Dataset items:
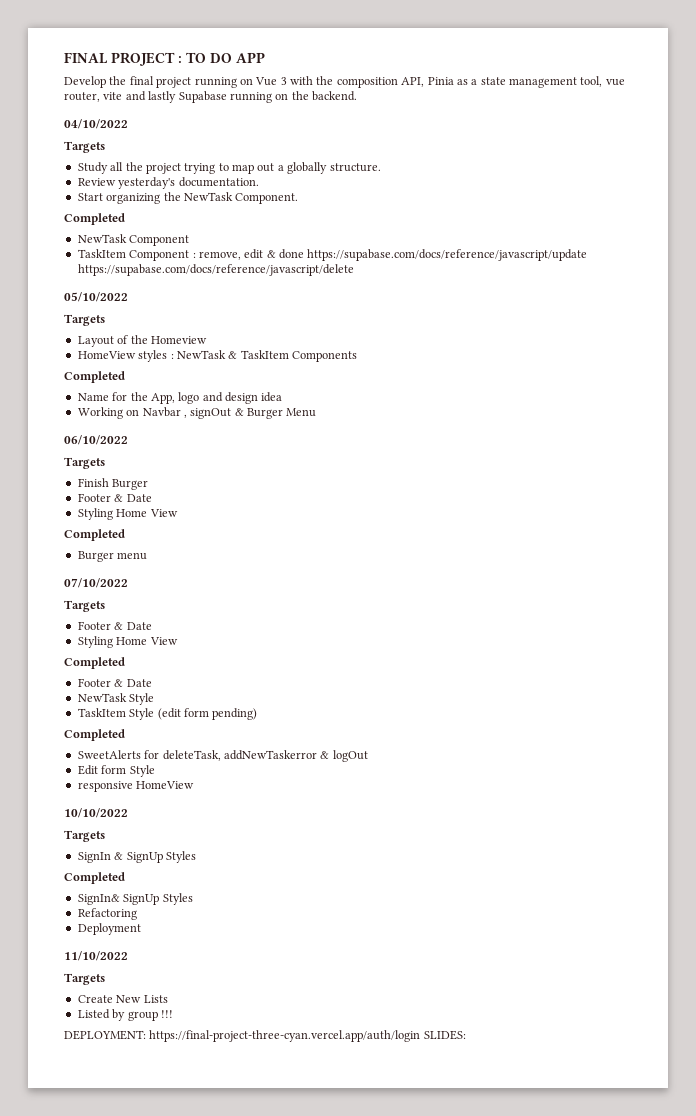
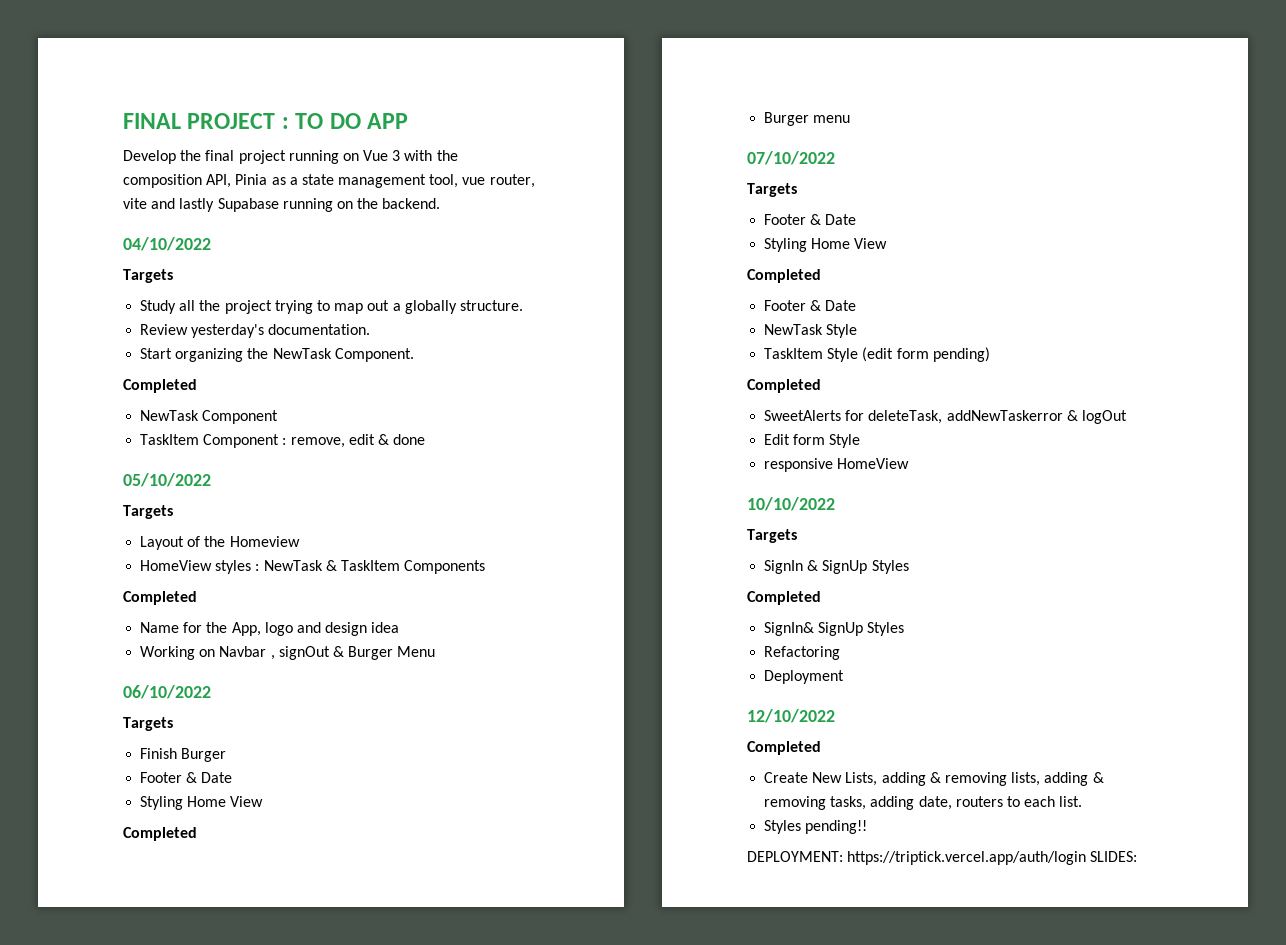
[307,249,588,261] [77,264,354,276] https://supabase.com/docs/reference/javascript/update https://supabase.com/docs/reference/javascript/delete -> (426, 439) none
[64,951,128,961] [64,973,105,985] 11/10/2022 // Targets -> [747,709,835,723] [747,741,821,755] 12/10/2022 // Completed
[143,995,168,1003] [77,1009,173,1021] Lists // Listed by group !!! -> [845,772,1104,786] [764,796,1083,810] [764,820,868,834] Lists, adding & removing lists, adding & removing tasks, adding date, routers to each list. // Styles pending!!
[149,1030,421,1042] https://final-project-three-cyan.vercel.app/auth/login -> [847,851,1087,865] https://triptick.vercel.app/auth/login

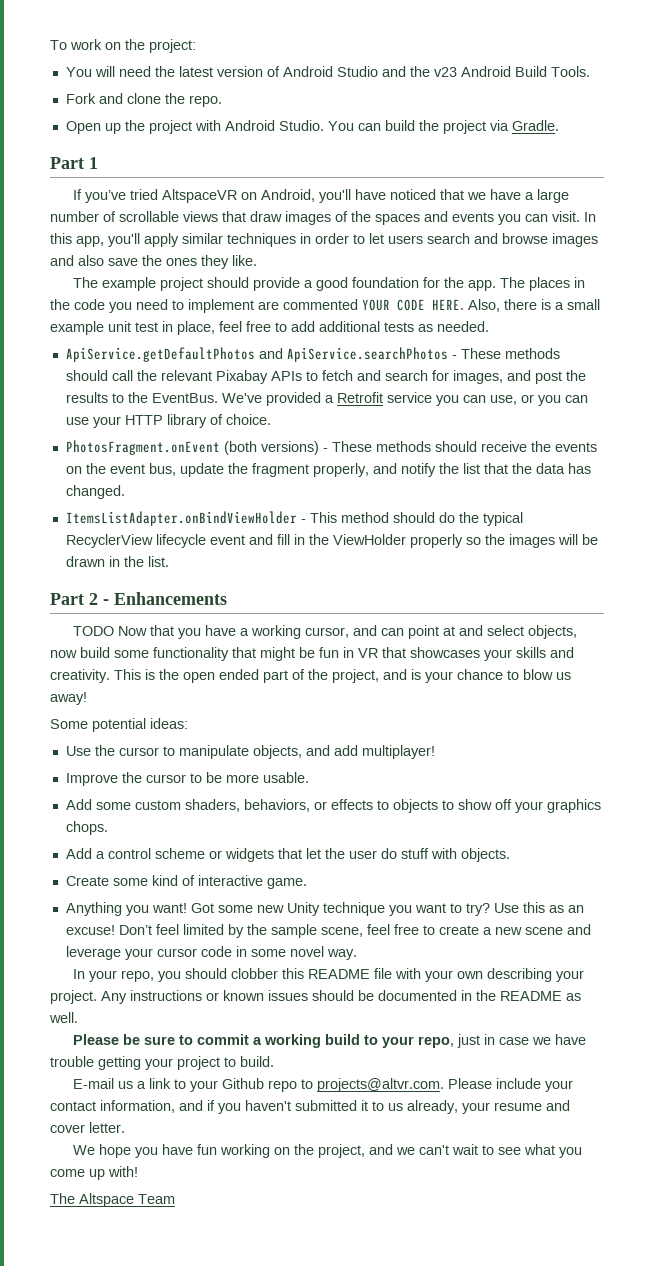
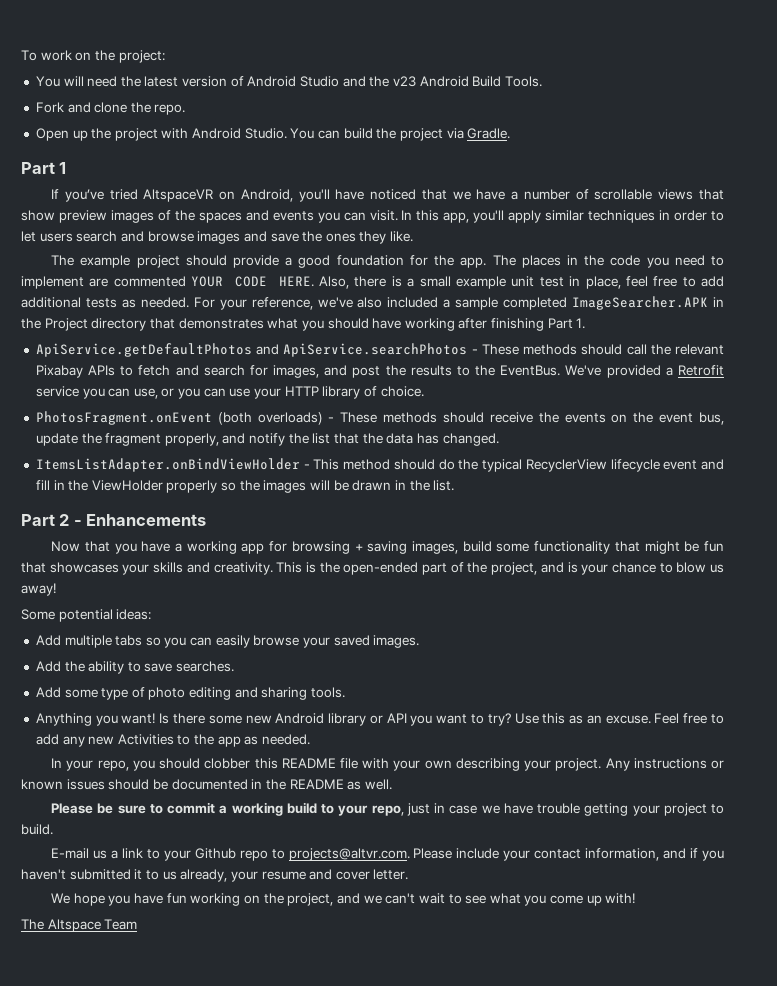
[537,189,570,203] large -> (519, 195) none
[250,211,282,222] draw -> [21,210,107,223] show preview
[78,255,104,266] also -> (267, 236) none
(489, 326) none -> [193,296,725,310] [21,318,586,331] For your reference, we've also included a sample completed ImageSearcher.APK in the Project directory that demonstrates what you should have working after finishing Part 1.
[260,441,319,455] versions) -> [257,412,323,425] overloads)
[73,626,115,636] TODO -> (207, 520) none
[305,625,578,639] [50,650,77,658] cursor, and can point at and select objects, now -> [241,541,458,554] app for browsing + saving images,
[343,647,378,658] in VR -> (725, 546) none
[183,669,259,683] open ended -> [343,562,419,575] open-ended
[65,745,435,759] [65,772,309,786] [65,799,601,813] [65,821,108,835] [65,848,510,862] [65,875,307,889] [65,902,385,916] Use the cursor to manipulate objects, and add multiplayer! // Improve the cursor to be more usable. // Add some custom shaders, behaviors, or effects to objects to show off your graphics chops. // Add a control scheme or widgets that let the user do stuff with objects. // Create some kind of interactive game. // Anything you want! Got some new Unity technique -> [35,635,420,648] [35,661,235,674] [35,687,346,700] [35,713,407,726] Add multiple tabs so you can easily browse your saved images. // Add the ability to save searches. // Add some type of photo editing and sharing tools. // Anything you want! Is there some new Android library or API
[65,924,591,938] [65,946,357,960] excuse! Don’t feel limited by the sample scene, feel free to create a new scene and leverage your cursor code in some novel way. -> [605,713,724,724] [35,734,311,747] excuse. Feel free to add any new Activities to the app as needed.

What needs to be done: Return every line above in which the string "that" occurs.

Reply to the exercise:
(489, 326) none -> [193,296,725,310] [21,318,586,331] For your reference, we've also included a sample completed ImageSearcher.APK in the Project directory that demonstrates what you should have working after finishing Part 1.
[65,745,435,759] [65,772,309,786] [65,799,601,813] [65,821,108,835] [65,848,510,862] [65,875,307,889] [65,902,385,916] Use the cursor to manipulate objects, and add multiplayer! // Improve the cursor to be more usable. // Add some custom shaders, behaviors, or effects to objects to show off your graphics chops. // Add a control scheme or widgets that let the user do stuff with objects. // Create some kind of interactive game. // Anything you want! Got some new Unity technique -> [35,635,420,648] [35,661,235,674] [35,687,346,700] [35,713,407,726] Add multiple tabs so you can easily browse your saved images. // Add the ability to save searches. // Add some type of photo editing and sharing tools. // Anything you want! Is there some new Android library or API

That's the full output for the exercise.